My aunt died in Nov. 2005. We all still miss her and talk about her as if she'll show up at a crawfish boil, bringing her famous brownies. Or, Thanksgiving, her cornbread dressing.

Friday, January 22, 2010

Someone get a cattle prod

I'm already bombing on my resolution to blog once a week. I'm still bogged down with trying to find a voice, figuring out what to write about and tick tick tick, time flies by and while I'm overthinking this damned thing, I don't write.

No more illusions of grandeur. No more caring that anyone reads my blog. I want to write. I need to write. If something spews out on this blog thing, then I can revamp it and send it to a "real" publication. Right? Right.
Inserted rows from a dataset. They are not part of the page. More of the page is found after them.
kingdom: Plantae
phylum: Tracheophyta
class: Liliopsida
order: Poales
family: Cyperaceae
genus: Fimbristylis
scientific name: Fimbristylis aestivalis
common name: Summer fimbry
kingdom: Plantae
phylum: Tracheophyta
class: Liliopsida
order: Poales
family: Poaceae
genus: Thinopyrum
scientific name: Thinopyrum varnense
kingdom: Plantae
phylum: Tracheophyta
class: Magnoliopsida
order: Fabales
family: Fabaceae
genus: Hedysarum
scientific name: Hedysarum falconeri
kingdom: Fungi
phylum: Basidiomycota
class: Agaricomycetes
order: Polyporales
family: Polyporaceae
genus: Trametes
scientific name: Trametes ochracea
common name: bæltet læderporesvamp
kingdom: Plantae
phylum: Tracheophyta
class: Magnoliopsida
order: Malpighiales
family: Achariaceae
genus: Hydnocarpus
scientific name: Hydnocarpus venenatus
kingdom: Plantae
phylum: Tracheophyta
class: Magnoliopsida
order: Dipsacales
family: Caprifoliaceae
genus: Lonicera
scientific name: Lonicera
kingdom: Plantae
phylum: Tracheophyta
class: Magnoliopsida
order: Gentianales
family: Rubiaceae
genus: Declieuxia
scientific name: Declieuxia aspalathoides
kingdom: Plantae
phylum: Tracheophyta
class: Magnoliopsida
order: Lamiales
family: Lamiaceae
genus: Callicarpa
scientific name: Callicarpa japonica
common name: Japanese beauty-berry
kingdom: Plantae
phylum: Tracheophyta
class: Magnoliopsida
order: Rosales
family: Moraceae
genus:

This photo is from 1975, I think. I'm about 10 and a half years old and it was taken at my Aunt Nelwyn's first wedding. My mom and dad are so young. In 1975, my dad was a mere 31 and my mom 29. Amazing. They look so cute. My brother is two years younger, but, as you can see, we were roughly the same size...until puberty hit and he got beanstalky. Later, he bulked up.

I don't think I got much taller, being the runt in the family. But, alas, I bulked up too!